死ねば死ぬほど最強に?〜それは死ねってことですか?〜

ライオットン

第70話〜捜索〜

「話はわかりました。こちらの勘違いだということですね。申し訳ありませんでした」

 モンブランの背後で女王が頭を下げる。

「何をしている! お前たちも!」

 その声に付近にいた全ての者が頭を下げる。

「まあ、誤解がとけてよかったです。他にも、もっと有益な情報も手に入りましたし」

「今後の処分は如何様でもうけます。こちらの一方的な勘違いで同盟国を攻撃したのですから。許されるとは思っていません」

「そうですね・・・。それよりも、拐われた二人のエルフを探しましょう」

「いえ、これ以上貴方の手を借りるわけには」

「構いませんよ。同盟国ですからね」

「感謝します」

「当てがありますので、先に行ってみます。二人が見つかったら、その後にゆっくりと話をしましょう」

 モンブランは翼を広げて城から飛び出ていく。

「彼が、良い人で助かりました。今後はお互いもっと慎重に動かなくてはいけませんね。シーナ」

「はい。申し訳ありません」

「遅れてばかりではいけません。捜索隊をすぐに出して。一刻も早く探し出すのです」

「「はっ!」」

 モンブランは大空に舞い上がる。

「鬼人化」

 モンブランはふと背中を確認するが、リングは出ていないようだ。

「王よ。これからどうなさるのですか?」

 処分を終えたであろうイチルたちが登ってくる。

「少し下がっていてください」

 モンブランは口を開ける。

 普通の人間では感じることはできないだろう。だが、ヴァンパイアであるイチル達には分かる。

「超音波ですか」

「これなら策無しで探すより圧倒的に効果的でしょう」

 モンブランは超音波の範囲を徐々に広げていく。

 見たことがない土地が、立体的にモンブランに流れ込んでいく。

「王よ。一つ質問なのですが」

「なんですか?」

「なぜ鬼人化を? 範囲は広くなるのでしょうが、少々効率が悪いのでは?」

「僕は鬼人化の時間をある程度操れるようになったんですよ。浅く広く。深く強く。みたいな感じですかね。
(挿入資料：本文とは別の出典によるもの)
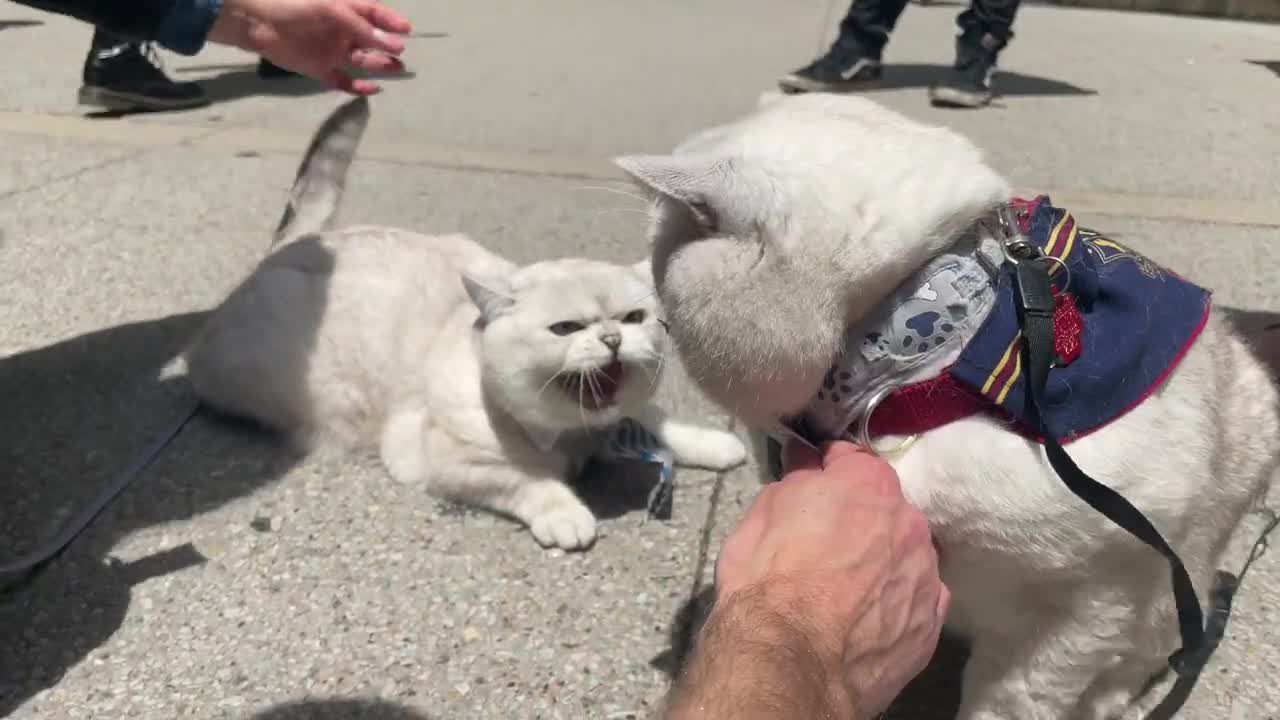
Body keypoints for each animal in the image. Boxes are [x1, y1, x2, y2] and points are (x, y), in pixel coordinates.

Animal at [186, 96, 752, 548]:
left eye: (633, 318)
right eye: (566, 329)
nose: (612, 339)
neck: (574, 437)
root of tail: (293, 245)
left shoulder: (623, 416)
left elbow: (657, 420)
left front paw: (713, 442)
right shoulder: (444, 460)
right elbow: (528, 481)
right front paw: (565, 512)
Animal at [614, 90, 1274, 717]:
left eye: (659, 259)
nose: (646, 298)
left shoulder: (1088, 606)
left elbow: (1013, 702)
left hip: (1178, 575)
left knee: (1151, 649)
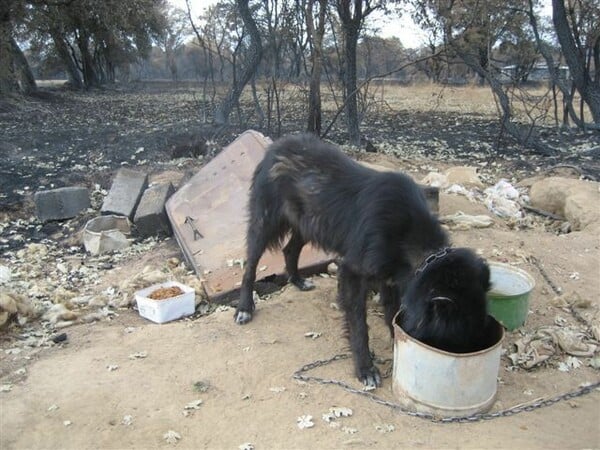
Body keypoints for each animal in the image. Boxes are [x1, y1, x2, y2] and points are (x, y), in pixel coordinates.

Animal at [232, 133, 490, 386]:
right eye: (457, 338)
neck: (411, 238)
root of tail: (277, 145)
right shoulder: (353, 272)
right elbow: (358, 325)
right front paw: (366, 369)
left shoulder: (390, 279)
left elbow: (393, 314)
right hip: (266, 222)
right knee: (250, 265)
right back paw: (244, 308)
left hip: (309, 222)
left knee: (289, 250)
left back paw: (298, 280)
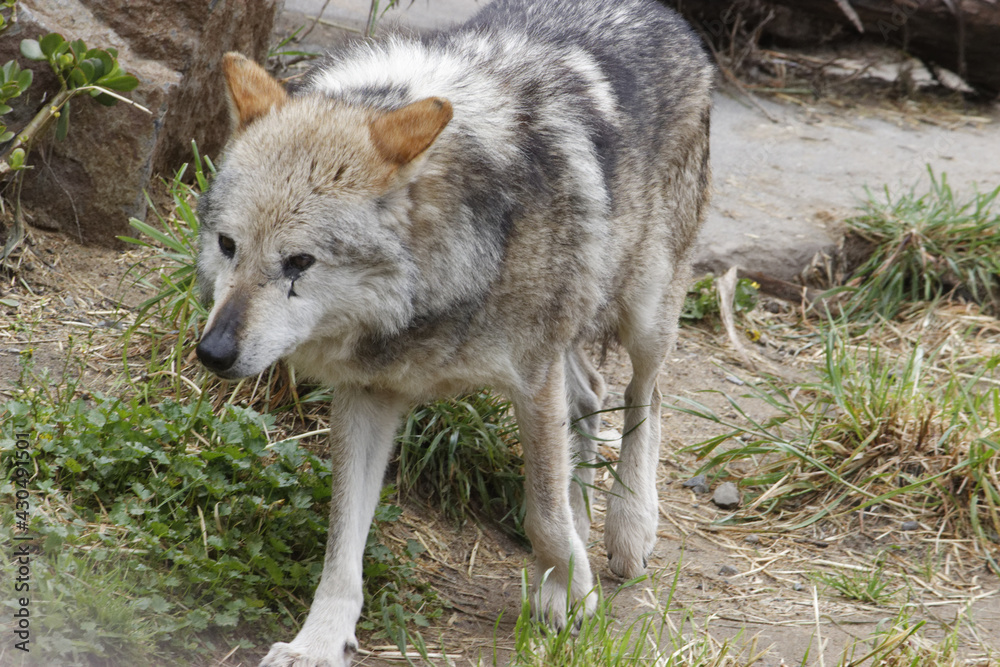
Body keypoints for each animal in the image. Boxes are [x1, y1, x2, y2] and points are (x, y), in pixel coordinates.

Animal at [195, 2, 712, 664]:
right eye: (228, 245)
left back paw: (628, 528)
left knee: (646, 395)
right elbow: (342, 541)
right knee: (593, 394)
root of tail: (668, 16)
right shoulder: (368, 394)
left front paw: (573, 595)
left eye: (299, 263)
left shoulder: (532, 377)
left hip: (645, 309)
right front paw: (318, 641)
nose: (212, 353)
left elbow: (542, 514)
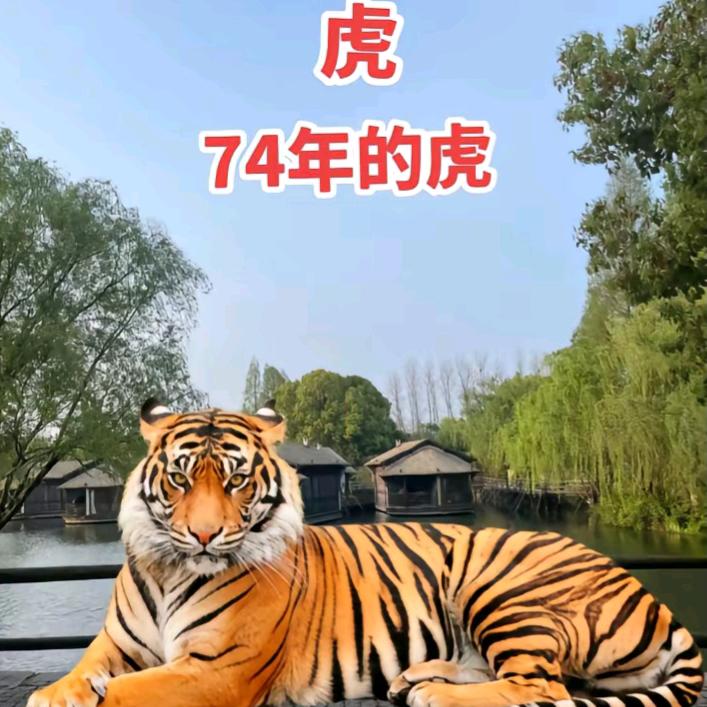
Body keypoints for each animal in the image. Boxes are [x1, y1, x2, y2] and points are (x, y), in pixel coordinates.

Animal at [28, 399, 703, 707]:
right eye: (179, 478)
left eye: (238, 481)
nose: (203, 537)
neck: (171, 570)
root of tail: (651, 597)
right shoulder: (115, 645)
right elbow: (79, 677)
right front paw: (57, 691)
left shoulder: (219, 669)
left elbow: (125, 693)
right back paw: (416, 677)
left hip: (499, 582)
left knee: (540, 687)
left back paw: (435, 694)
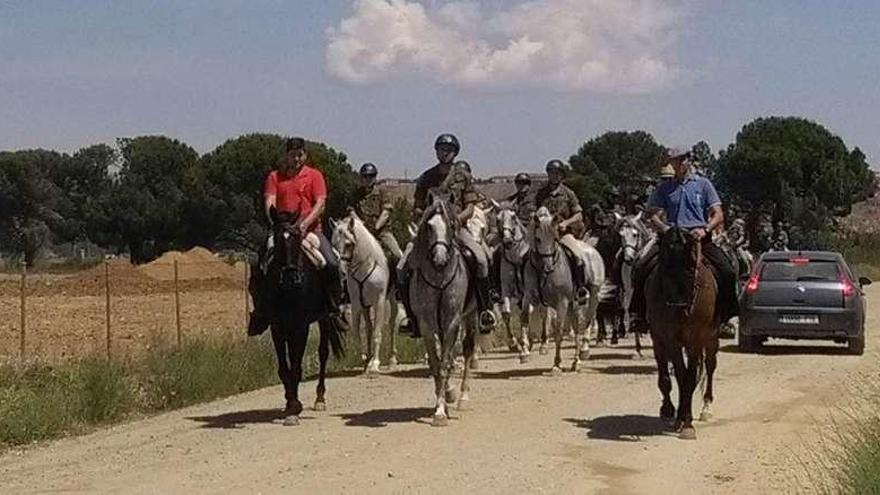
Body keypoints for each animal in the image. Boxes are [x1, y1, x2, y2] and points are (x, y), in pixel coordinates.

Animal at [262, 210, 346, 426]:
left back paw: (320, 399)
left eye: (297, 238)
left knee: (323, 353)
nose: (291, 276)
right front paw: (289, 402)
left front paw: (295, 408)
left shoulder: (300, 326)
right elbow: (284, 368)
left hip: (324, 318)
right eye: (277, 239)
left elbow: (297, 366)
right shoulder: (277, 326)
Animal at [332, 211, 398, 378]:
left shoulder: (379, 302)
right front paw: (365, 360)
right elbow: (357, 332)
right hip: (365, 306)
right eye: (334, 244)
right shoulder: (356, 305)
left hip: (391, 299)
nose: (341, 272)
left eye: (349, 243)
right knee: (368, 327)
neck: (366, 265)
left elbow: (377, 334)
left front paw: (374, 364)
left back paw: (392, 360)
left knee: (391, 324)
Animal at [644, 227, 720, 440]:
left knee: (710, 366)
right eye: (664, 271)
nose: (678, 309)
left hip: (711, 338)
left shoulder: (695, 339)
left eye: (690, 271)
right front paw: (675, 415)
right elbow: (677, 376)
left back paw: (706, 408)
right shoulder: (669, 339)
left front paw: (687, 422)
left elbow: (689, 377)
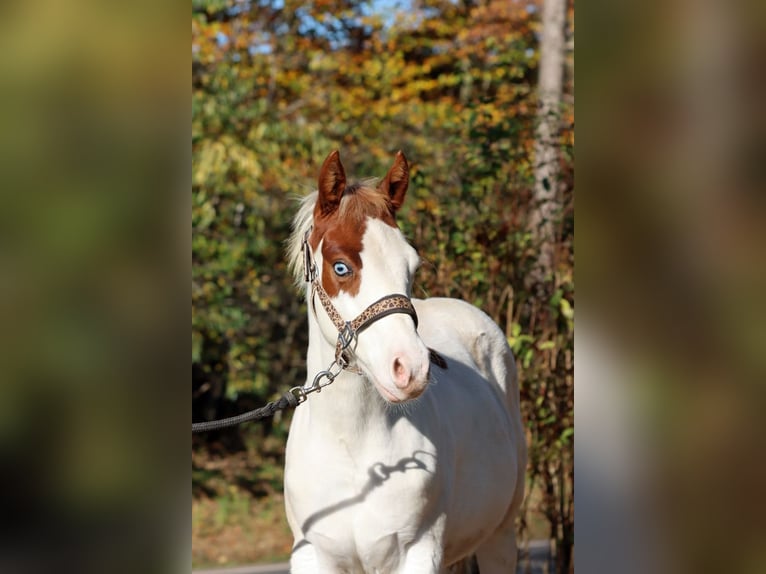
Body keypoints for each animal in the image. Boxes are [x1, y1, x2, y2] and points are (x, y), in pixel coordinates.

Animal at [284, 151, 524, 572]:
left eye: (411, 265)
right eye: (341, 266)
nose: (409, 369)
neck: (353, 450)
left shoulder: (418, 551)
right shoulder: (311, 554)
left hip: (501, 536)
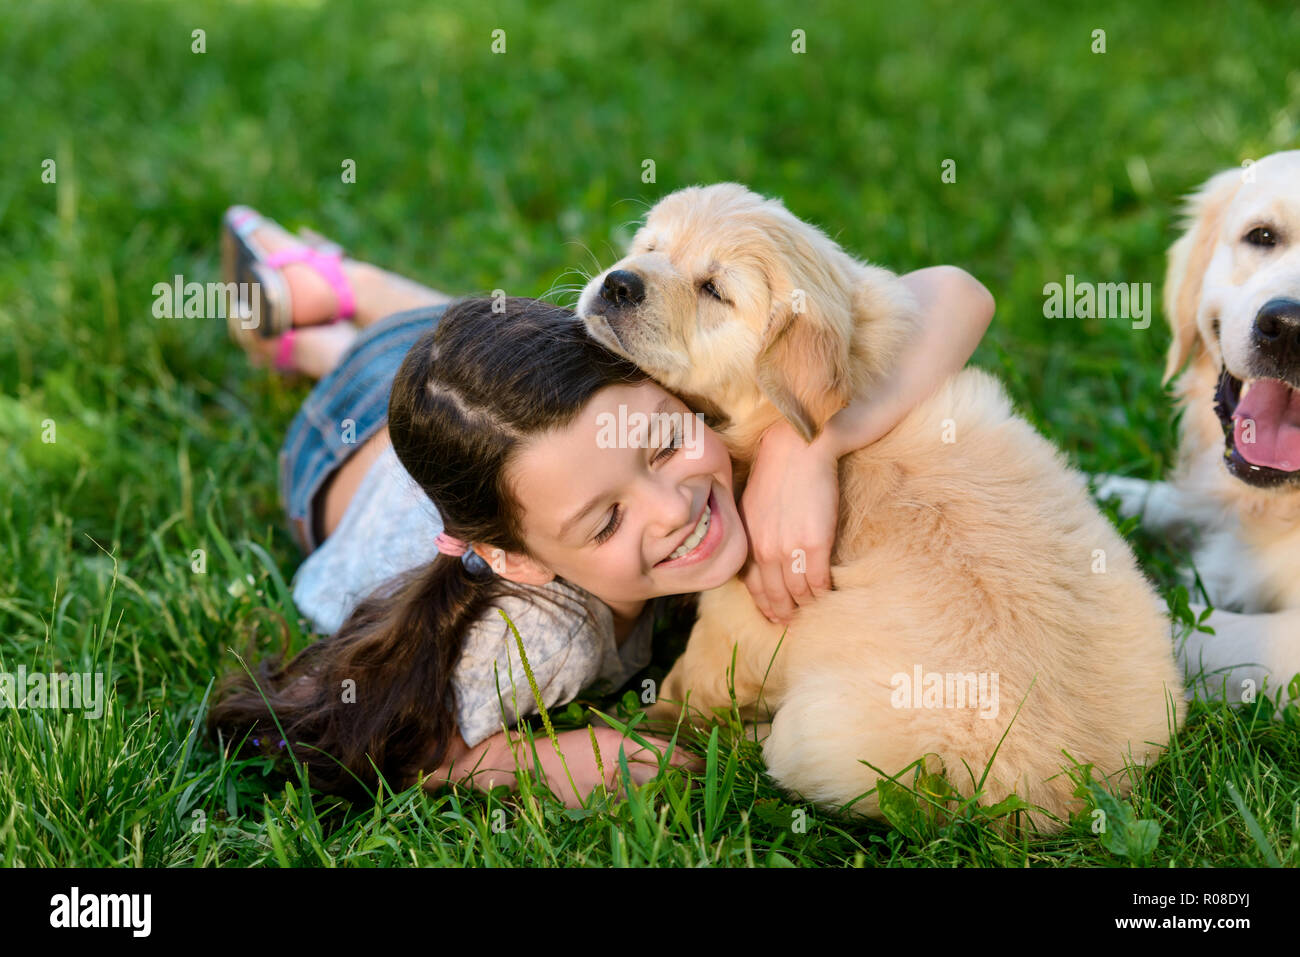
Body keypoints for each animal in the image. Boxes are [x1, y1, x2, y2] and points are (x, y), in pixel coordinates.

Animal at [574, 180, 1185, 832]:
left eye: (714, 290)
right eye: (649, 246)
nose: (618, 283)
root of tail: (1054, 800)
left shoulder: (736, 620)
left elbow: (687, 686)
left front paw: (644, 725)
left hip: (813, 736)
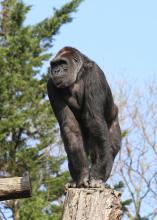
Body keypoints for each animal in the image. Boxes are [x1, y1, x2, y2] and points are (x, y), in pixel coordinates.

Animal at [47, 46, 121, 187]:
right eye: (54, 64)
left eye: (62, 63)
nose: (56, 71)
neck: (78, 75)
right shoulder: (51, 85)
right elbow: (70, 127)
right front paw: (82, 175)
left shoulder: (94, 74)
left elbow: (95, 121)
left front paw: (96, 175)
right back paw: (74, 179)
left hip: (114, 121)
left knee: (109, 146)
それの試験運用も兼ねて」

「なるほど。今まで存在したスキルを変えてしまうなど、流石です」

「そこまででもないですよ。時間は長くなっても・・」

 軽口を叩いていたモンブランの元へ、人型の二つの形が返ってくる。

「見つけました」

 見つけた場所へ一気に加速していく。

「だめか」

 モンブランは少しため息をつく。

 後を追ってきたイチル達が目にしたのは、エルフの二人。その死体であった。頭と体が、綺麗に切断されていた。

「これは、少々綺麗すぎるのではないですか?」

 イチルが疑問を問いかける。

「確かにそうですね。切り口が、綺麗すぎる」

「普通の人間には無理ですね。あの八人の中にこんなことができる様子の者はいませんでした。それができるなら、オークになど捕まっていないでしょうから」

「確かにそうですね」

「捕まるところまで指示通りだったすると、少し難しいですが」

「奴が絡んでいるのは確定ですからね。連れて帰りましょう」
 
 モンブランは血によって作った布で死体を包み、部下の二人に持たせた。